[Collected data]
········

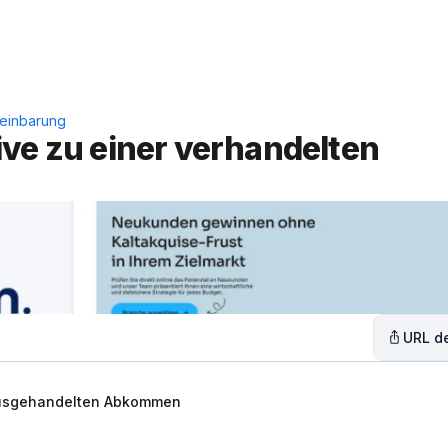
Leistungen
Lösungen
C
reinbarung
ve zu einer verhandelten 
URL de
 ausgehandelten Abkommen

········

Retype every line of text in the records above exactly, leaving out the pictures.

Answer space:
Leistungen
Lösungen
C
reinbarung
ve zu einer verhandelten 
URL de
 ausgehandelten Abkommen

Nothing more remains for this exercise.